An aquaintance of mine needs prayer for a two year old child of his that will have brain surgery next Monday. The child's name is Kami, very special needs, weighs only 10 pounds.

Another Larry King Live Moment


Oprah was his guest last night as he begins celebrating 50 years in broadcasting. I was putting kids to bed, watering houseplants and cleaning my room, half listening to half the show, but enough of it so that I heard two statement that I've since been pondering.

She asked him, "Have you ever been intimidated by anyone you interviewed."

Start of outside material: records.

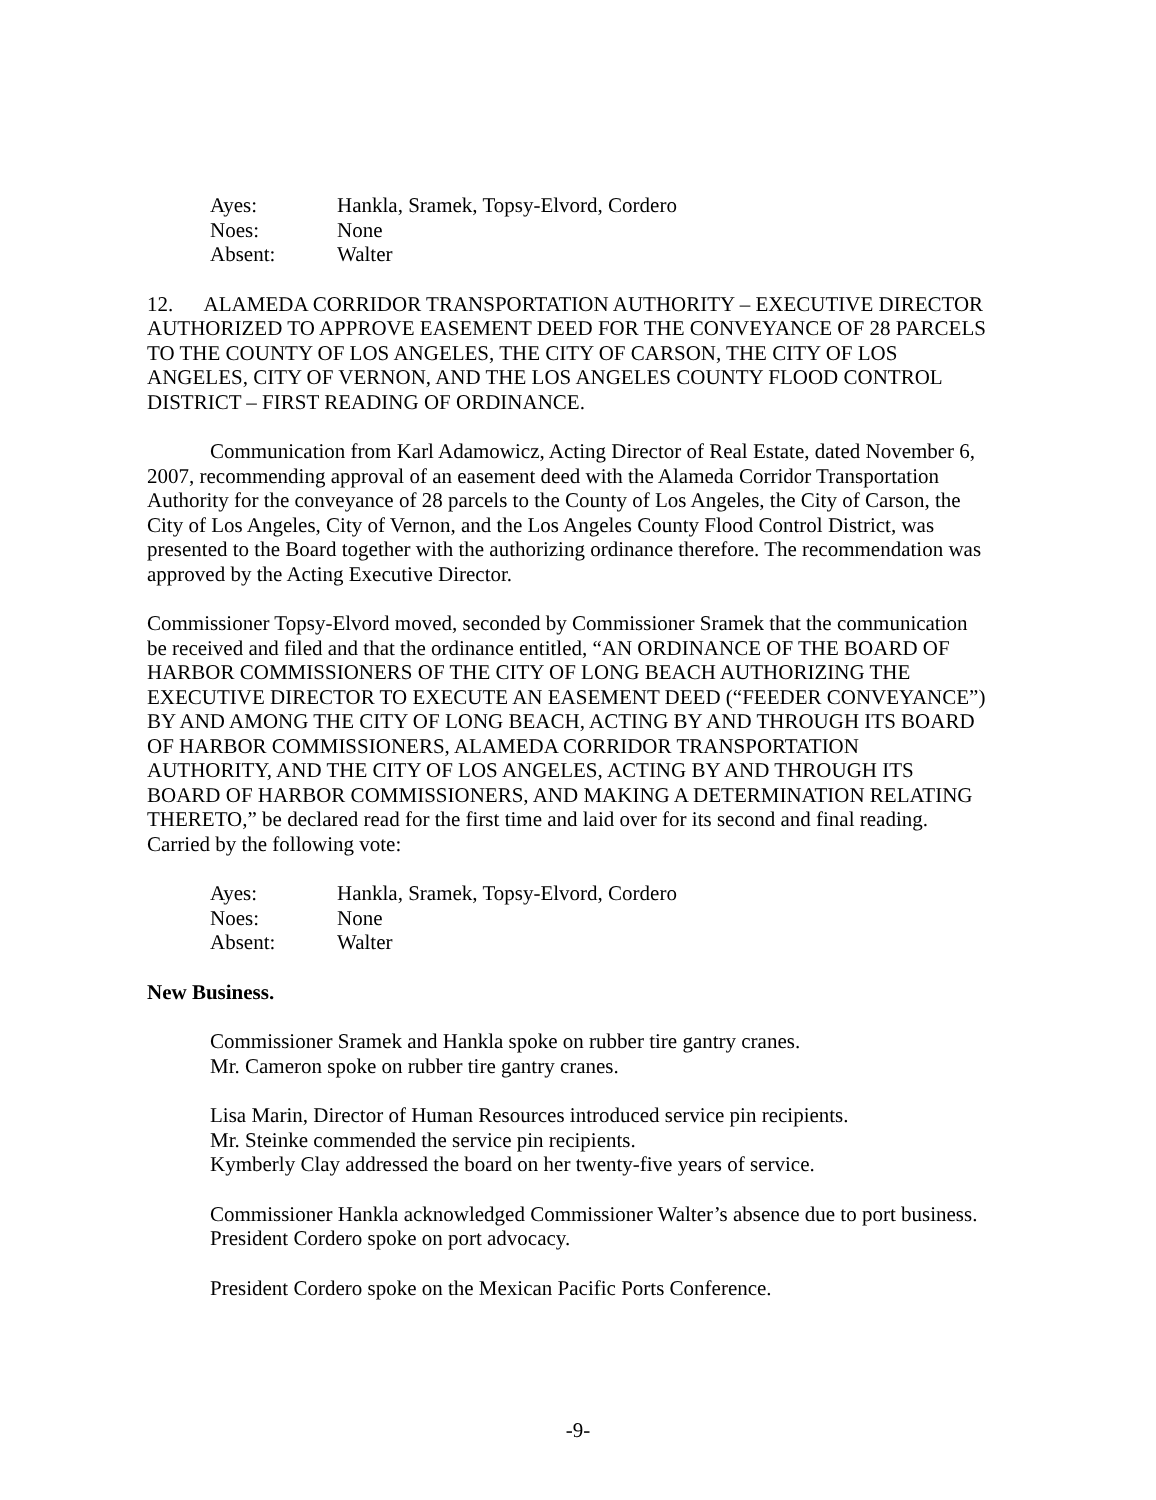Ayes: Hankla, Sramek, Topsy-Elvord, Cordero
Noes: None
Absent: Walter
12. ALAMEDA CORRIDOR TRANSPORTATION AUTHORITY – EXECUTIVE DIRECTOR AUTHORIZED TO APPROVE EASEMENT DEED FOR THE CONVEYANCE OF 28 PARCELS TO THE COUNTY OF LOS ANGELES, THE CITY OF CARSON, THE CITY OF LOS ANGELES, CITY OF VERNON, AND THE LOS ANGELES COUNTY FLOOD CONTROL DISTRICT – FIRST READING OF ORDINANCE.
Communication from Karl Adamowicz, Acting Director of Real Estate, dated November 6, 2007, recommending approval of an easement deed with the Alameda Corridor Transportation Authority for the conveyance of 28 parcels to the County of Los Angeles, the City of Carson, the City of Los Angeles, City of Vernon, and the Los Angeles County Flood Control District, was presented to the Board together with the authorizing ordinance therefore. The recommendation was approved by the Acting Executive Director.
Commissioner Topsy-Elvord moved, seconded by Commissioner Sramek that the communication be received and filed and that the ordinance entitled, “AN ORDINANCE OF THE BOARD OF HARBOR COMMISSIONERS OF THE CITY OF LONG BEACH AUTHORIZING THE EXECUTIVE DIRECTOR TO EXECUTE AN EASEMENT DEED (“FEEDER CONVEYANCE”) BY AND AMONG THE CITY OF LONG BEACH, ACTING BY AND THROUGH ITS BOARD OF HARBOR COMMISSIONERS, ALAMEDA CORRIDOR TRANSPORTATION AUTHORITY, AND THE CITY OF LOS ANGELES, ACTING BY AND THROUGH ITS BOARD OF HARBOR COMMISSIONERS, AND MAKING A DETERMINATION RELATING THERETO,” be declared read for the first time and laid over for its second and final reading. Carried by the following vote:
Ayes: Hankla, Sramek, Topsy-Elvord, Cordero
Noes: None
Absent: Walter
New Business.
Commissioner Sramek and Hankla spoke on rubber tire gantry cranes.
Mr. Cameron spoke on rubber tire gantry cranes.
Lisa Marin, Director of Human Resources introduced service pin recipients.
Mr. Steinke commended the service pin recipients.
Kymberly Clay addressed the board on her twenty-five years of service.
Commissioner Hankla acknowledged Commissioner Walter’s absence due to port business.
President Cordero spoke on port advocacy.
President Cordero spoke on the Mexican Pacific Ports Conference.
-9-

Not even thinking, matter of factly replying, "No," left me in admiration for his tenacity, his skills and an appreciation by me of all I've learned by listening to him over the past several years.

He asked her, "On a scale of 1-10, rate your happiness level."

"15," she responded.

I really like that and it isn't about her wealth either, it's about her zest for challenges and knowledge; her many life experiences and the ability to help others.

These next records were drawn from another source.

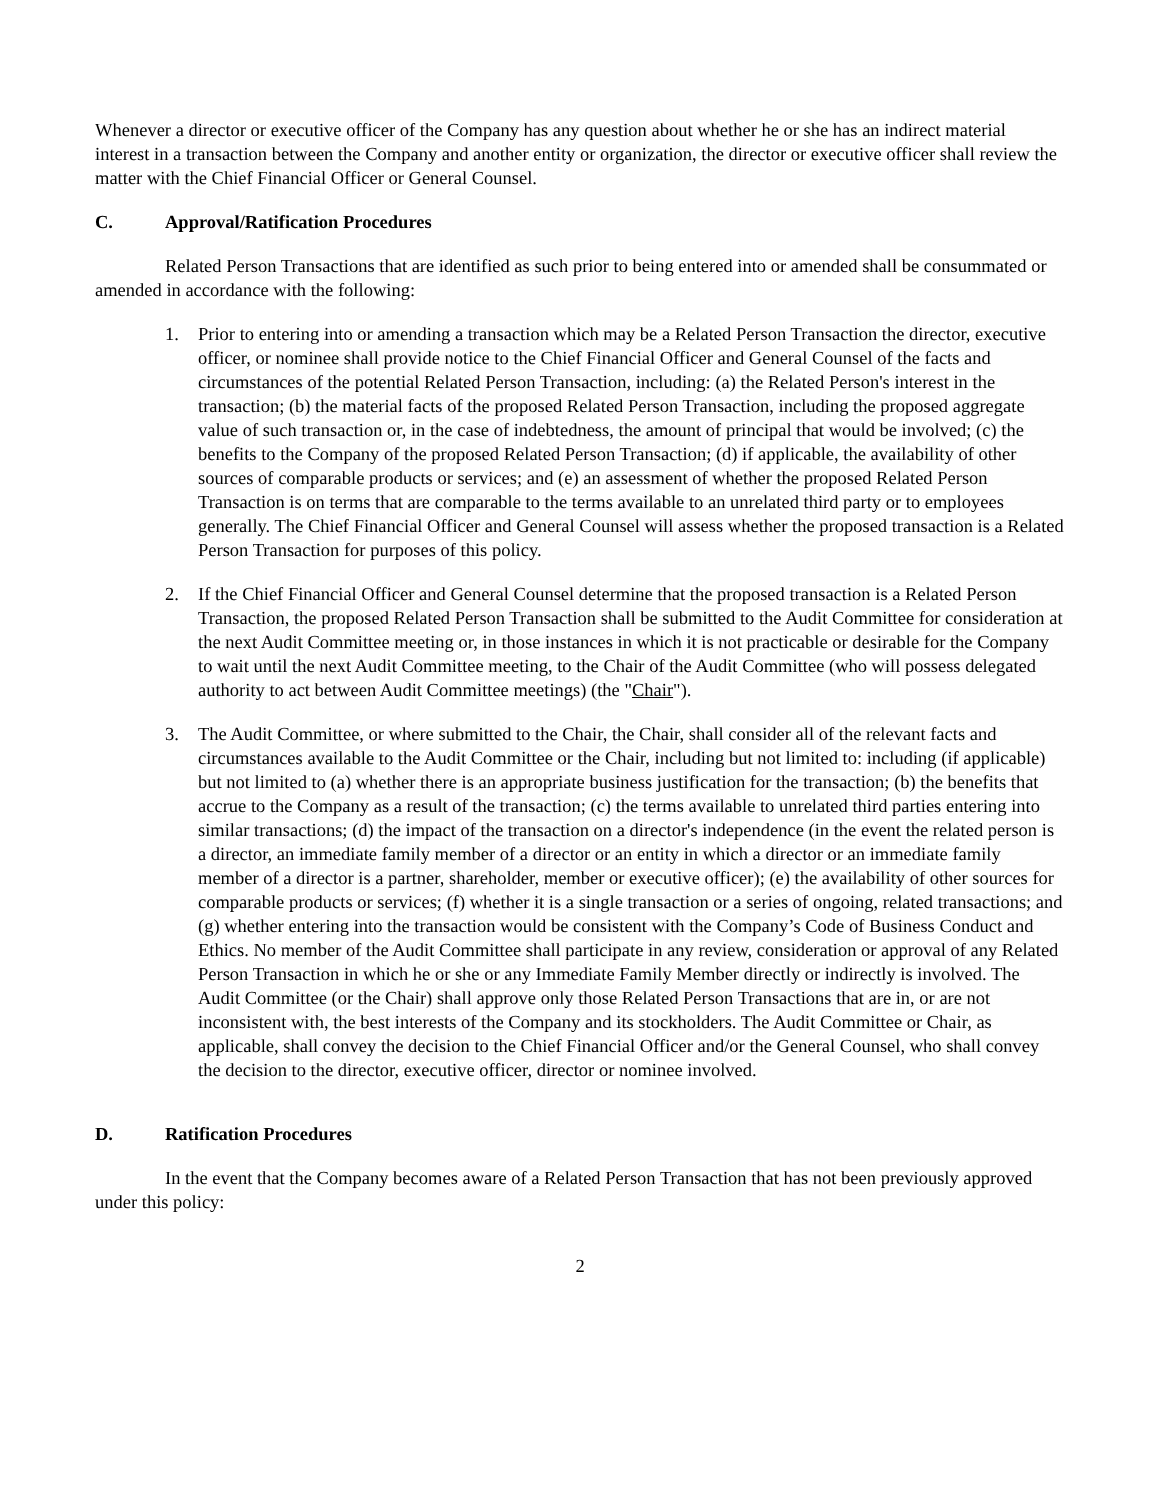Whenever a director or executive officer of the Company has any question about whether he or she has an indirect material interest in a transaction between the Company and another entity or organization, the director or executive officer shall review the matter with the Chief Financial Officer or General Counsel.
C. Approval/Ratification Procedures
Related Person Transactions that are identified as such prior to being entered into or amended shall be consummated or amended in accordance with the following:
1. Prior to entering into or amending a transaction which may be a Related Person Transaction the director, executive officer, or nominee shall provide notice to the Chief Financial Officer and General Counsel of the facts and circumstances of the potential Related Person Transaction, including: (a) the Related Person's interest in the transaction; (b) the material facts of the proposed Related Person Transaction, including the proposed aggregate value of such transaction or, in the case of indebtedness, the amount of principal that would be involved; (c) the benefits to the Company of the proposed Related Person Transaction; (d) if applicable, the availability of other sources of comparable products or services; and (e) an assessment of whether the proposed Related Person Transaction is on terms that are comparable to the terms available to an unrelated third party or to employees generally. The Chief Financial Officer and General Counsel will assess whether the proposed transaction is a Related Person Transaction for purposes of this policy.
2. If the Chief Financial Officer and General Counsel determine that the proposed transaction is a Related Person Transaction, the proposed Related Person Transaction shall be submitted to the Audit Committee for consideration at the next Audit Committee meeting or, in those instances in which it is not practicable or desirable for the Company to wait until the next Audit Committee meeting, to the Chair of the Audit Committee (who will possess delegated authority to act between Audit Committee meetings) (the "Chair").
3. The Audit Committee, or where submitted to the Chair, the Chair, shall consider all of the relevant facts and circumstances available to the Audit Committee or the Chair, including but not limited to: including (if applicable) but not limited to (a) whether there is an appropriate business justification for the transaction; (b) the benefits that accrue to the Company as a result of the transaction; (c) the terms available to unrelated third parties entering into similar transactions; (d) the impact of the transaction on a director's independence (in the event the related person is a director, an immediate family member of a director or an entity in which a director or an immediate family member of a director is a partner, shareholder, member or executive officer); (e) the availability of other sources for comparable products or services; (f) whether it is a single transaction or a series of ongoing, related transactions; and (g) whether entering into the transaction would be consistent with the Company’s Code of Business Conduct and Ethics. No member of the Audit Committee shall participate in any review, consideration or approval of any Related Person Transaction in which he or she or any Immediate Family Member directly or indirectly is involved. The Audit Committee (or the Chair) shall approve only those Related Person Transactions that are in, or are not inconsistent with, the best interests of the Company and its stockholders. The Audit Committee or Chair, as applicable, shall convey the decision to the Chief Financial Officer and/or the General Counsel, who shall convey the decision to the director, executive officer, director or nominee involved.
D. Ratification Procedures
In the event that the Company becomes aware of a Related Person Transaction that has not been previously approved under this policy:
2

That's so impressive to me.

Overall I'd rate my own happiness nearly as high, certainly the challenges are there, I doubt that my frustration factor is much higher than anyone else. This blog could be my forum for complaining about Paloma having a rage last night, breaking a window, and making me miss Vanessa's game or trying to get to an early morning SST meeting tomorrow when Yolie needs me, but everyone has scheduling conflicts each day, our logistics are just multiplied, but so are the rewards and the benefits such as the amount of darling grandbabies.

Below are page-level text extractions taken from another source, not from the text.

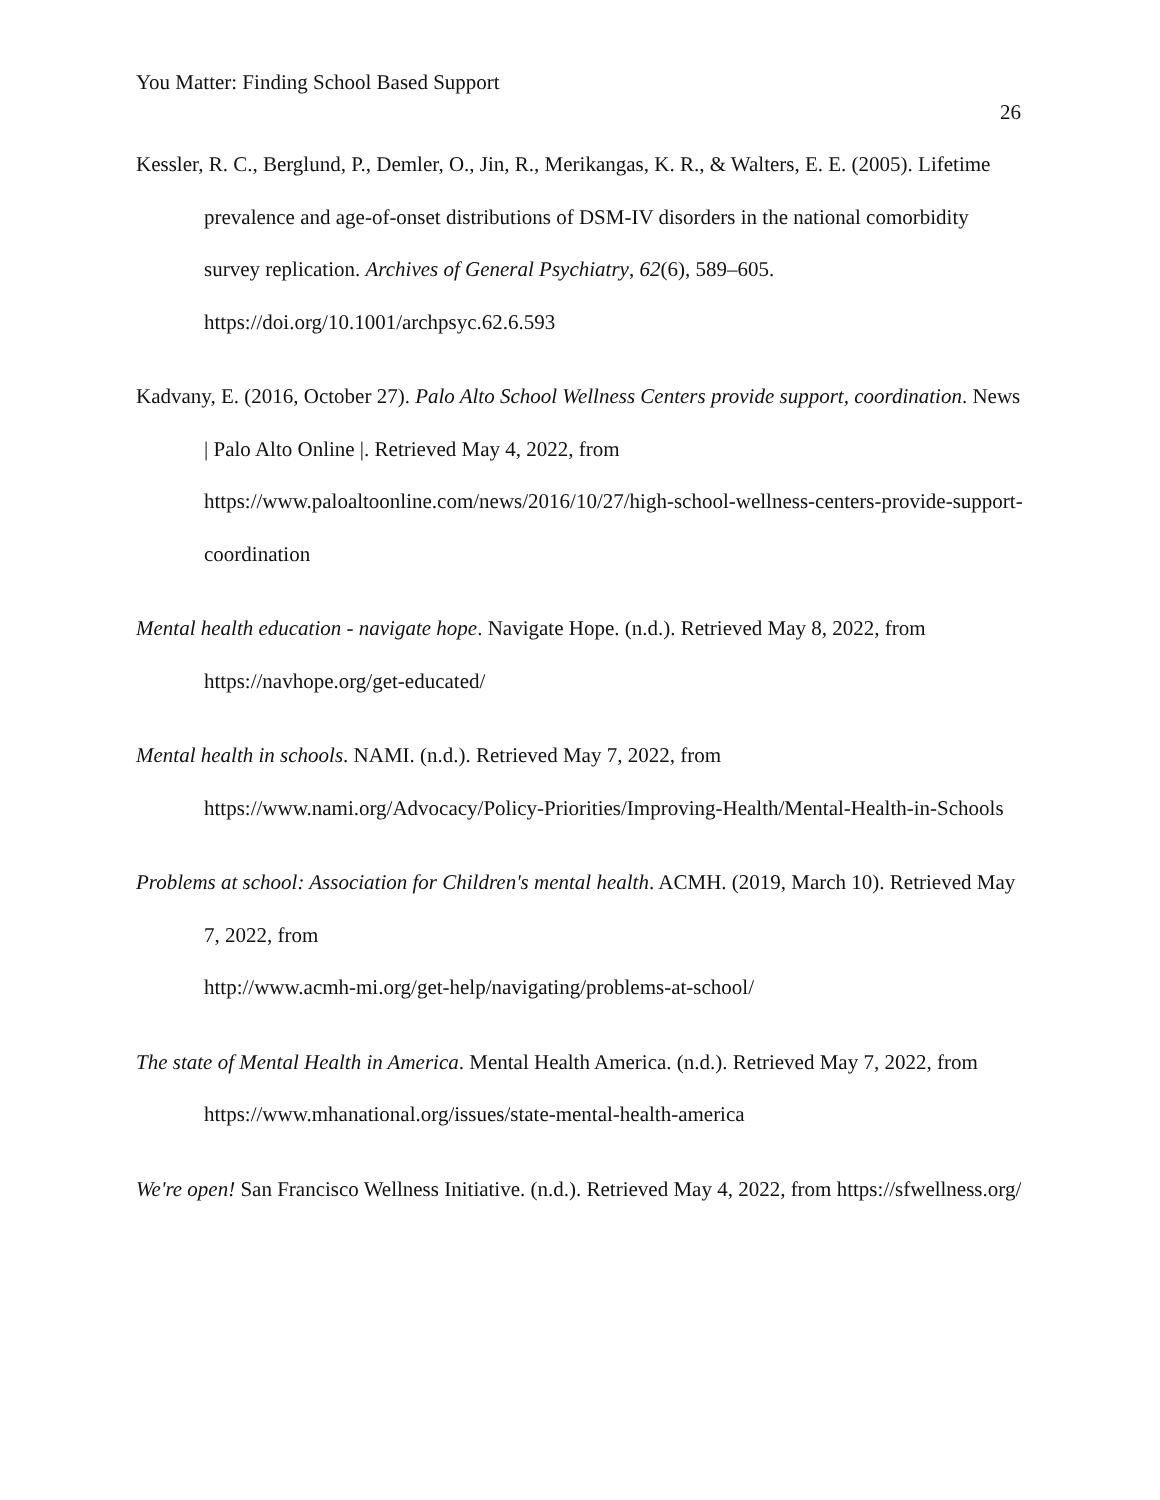You Matter: Finding School Based Support
26
Kessler, R. C., Berglund, P., Demler, O., Jin, R., Merikangas, K. R., & Walters, E. E. (2005). Lifetime prevalence and age-of-onset distributions of DSM-IV disorders in the national comorbidity survey replication. Archives of General Psychiatry, 62(6), 589–605. https://doi.org/10.1001/archpsyc.62.6.593
Kadvany, E. (2016, October 27). Palo Alto School Wellness Centers provide support, coordination. News | Palo Alto Online |. Retrieved May 4, 2022, from https://www.paloaltoonline.com/news/2016/10/27/high-school-wellness-centers-provide-support-coordination
Mental health education - navigate hope. Navigate Hope. (n.d.). Retrieved May 8, 2022, from https://navhope.org/get-educated/
Mental health in schools. NAMI. (n.d.). Retrieved May 7, 2022, from https://www.nami.org/Advocacy/Policy-Priorities/Improving-Health/Mental-Health-in-Schools
Problems at school: Association for Children's mental health. ACMH. (2019, March 10). Retrieved May 7, 2022, from
http://www.acmh-mi.org/get-help/navigating/problems-at-school/
The state of Mental Health in America. Mental Health America. (n.d.). Retrieved May 7, 2022, from https://www.mhanational.org/issues/state-mental-health-america
We're open! San Francisco Wellness Initiative. (n.d.). Retrieved May 4, 2022, from https://sfwellness.org/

There's no glamour in my life obviously, but that's not a need of mine.

Martin had an 8 a.m. orthodontist appointment, so now I've gotta get hopping.

Tuesday, May 01, 2007

Waiting...

Driving past Carolina's house today, Alexander with me in a car seat, I saw Baby Yolie and Tommy outside. I turned the van around, to find out that Carolina, 36 weeks pregnant, had lower back pains, contractions and internal abdominal pressure. I took her to the doctor, Alexander on my hip, only to find out she's 1 cm dilated and they sent her home where the pains subsided after several hours.

I'm on pins and needles. Jose was in Jonesboro, an hour and a half away, Carolina can birth a baby faster than I can tie my shoes.

CW's Birthday


I keep replaying Edgar's accident in my mind, I'm having a hard time shaking it off unlike Mr. Invincible, who should have learned the opposite reaction. I think of other mothers I know and what they've gone through, and I wish I could just move on.

You'd think soccer demands alone would keep me occupied, one practice and two games last night after supper; tonight there's two practices and one game, again forcing us to eat supper nearly directly after school.

After all that Sonny, Gito and I headed to Lisa's house for more breads and pies. Standing there, cutting up and laughing with Susan and Lisa, put me in such a good mood.

CW is 11 today, blah blah blah about time flying, born 10 days after Ellen died, I remember being in utter shock, snapping out of it to deal with a newborn baby, wishing Ellen were still around to see him. She'd have fallen in love. Me not knowing there'd be two more of his siblings to raise, beautiful blessings. Jack, the baby of their bunch, now almost 7 pulled out a loose baby tooth.